__Exercise description__
Give back the data in full. Leave nothing out.
(Information given begins)
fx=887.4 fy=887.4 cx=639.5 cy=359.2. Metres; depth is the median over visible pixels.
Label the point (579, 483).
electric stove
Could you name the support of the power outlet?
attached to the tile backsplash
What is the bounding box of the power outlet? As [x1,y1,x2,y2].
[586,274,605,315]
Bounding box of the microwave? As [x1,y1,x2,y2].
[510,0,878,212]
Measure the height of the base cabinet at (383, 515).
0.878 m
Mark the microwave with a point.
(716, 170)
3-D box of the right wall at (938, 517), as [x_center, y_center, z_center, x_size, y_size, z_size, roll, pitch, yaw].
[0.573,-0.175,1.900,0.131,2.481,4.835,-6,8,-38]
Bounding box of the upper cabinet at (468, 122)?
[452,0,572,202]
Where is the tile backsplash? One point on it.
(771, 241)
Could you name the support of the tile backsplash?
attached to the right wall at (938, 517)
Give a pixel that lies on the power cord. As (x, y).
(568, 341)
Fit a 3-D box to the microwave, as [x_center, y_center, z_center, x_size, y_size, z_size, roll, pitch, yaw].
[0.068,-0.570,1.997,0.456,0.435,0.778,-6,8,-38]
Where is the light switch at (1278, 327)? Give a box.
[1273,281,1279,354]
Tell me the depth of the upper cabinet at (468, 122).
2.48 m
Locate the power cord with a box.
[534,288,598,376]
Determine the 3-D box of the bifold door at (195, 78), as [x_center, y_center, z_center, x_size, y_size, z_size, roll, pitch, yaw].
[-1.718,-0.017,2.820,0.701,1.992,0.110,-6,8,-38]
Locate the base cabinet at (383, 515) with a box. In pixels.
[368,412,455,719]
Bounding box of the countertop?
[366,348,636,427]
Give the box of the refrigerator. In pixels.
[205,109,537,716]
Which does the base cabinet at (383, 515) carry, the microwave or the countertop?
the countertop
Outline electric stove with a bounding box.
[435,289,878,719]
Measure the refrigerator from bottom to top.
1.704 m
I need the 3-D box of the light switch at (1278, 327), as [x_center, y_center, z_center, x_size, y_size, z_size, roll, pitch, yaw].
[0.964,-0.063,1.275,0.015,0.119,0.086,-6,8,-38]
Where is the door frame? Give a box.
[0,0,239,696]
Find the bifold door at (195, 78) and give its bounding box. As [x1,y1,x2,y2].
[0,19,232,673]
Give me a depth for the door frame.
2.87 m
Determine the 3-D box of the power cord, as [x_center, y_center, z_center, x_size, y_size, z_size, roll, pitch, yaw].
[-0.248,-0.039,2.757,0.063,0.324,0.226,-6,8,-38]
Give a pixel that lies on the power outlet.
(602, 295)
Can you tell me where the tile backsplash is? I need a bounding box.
(Information given ends)
__Result of the task__
fx=887.4 fy=887.4 cx=639.5 cy=359.2. Metres; depth is the median over visible pixels.
Label the point (579, 483).
electric stove
Could you name the support of the power outlet?
attached to the tile backsplash
What is the bounding box of the power outlet? As [x1,y1,x2,y2].
[586,274,605,315]
Bounding box of the microwave? As [x1,y1,x2,y2].
[510,0,878,212]
Measure the height of the base cabinet at (383, 515).
0.878 m
Mark the microwave with a point.
(716, 170)
3-D box of the right wall at (938, 517), as [x_center, y_center, z_center, x_size, y_size, z_size, roll, pitch, yaw].
[0.573,-0.175,1.900,0.131,2.481,4.835,-6,8,-38]
Bounding box of the upper cabinet at (468, 122)?
[452,0,572,202]
Where is the tile backsplash? One point on it.
(771, 241)
Could you name the support of the tile backsplash?
attached to the right wall at (938, 517)
Give a pixel that lies on the power cord. As (x, y).
(568, 341)
Fit a 3-D box to the microwave, as [x_center, y_center, z_center, x_size, y_size, z_size, roll, pitch, yaw].
[0.068,-0.570,1.997,0.456,0.435,0.778,-6,8,-38]
Where is the light switch at (1278, 327)? Give a box.
[1273,281,1279,354]
Tell me the depth of the upper cabinet at (468, 122).
2.48 m
Locate the power cord with a box.
[534,288,598,376]
Determine the 3-D box of the bifold door at (195, 78), as [x_center, y_center, z_center, x_size, y_size, z_size, roll, pitch, yaw].
[-1.718,-0.017,2.820,0.701,1.992,0.110,-6,8,-38]
Locate the base cabinet at (383, 515) with a box. In pixels.
[368,412,455,719]
Bounding box of the countertop?
[366,348,636,427]
Give the box of the refrigerator. In pixels.
[205,109,537,716]
Which does the base cabinet at (383, 515) carry, the microwave or the countertop?
the countertop
Outline electric stove with a bounding box.
[435,289,878,719]
Measure the refrigerator from bottom to top.
1.704 m
I need the 3-D box of the light switch at (1278, 327), as [x_center, y_center, z_center, x_size, y_size, z_size, roll, pitch, yaw].
[0.964,-0.063,1.275,0.015,0.119,0.086,-6,8,-38]
Where is the door frame? Give a box.
[0,0,239,696]
Find the bifold door at (195, 78) and give its bounding box. As [x1,y1,x2,y2].
[0,19,232,673]
Give me a depth for the door frame.
2.87 m
Determine the 3-D box of the power cord, as [x_center, y_center, z_center, x_size, y_size, z_size, roll, pitch, yaw].
[-0.248,-0.039,2.757,0.063,0.324,0.226,-6,8,-38]
Give a pixel that lies on the power outlet.
(602, 295)
Can you tell me where the tile backsplash is? I need a bounding box.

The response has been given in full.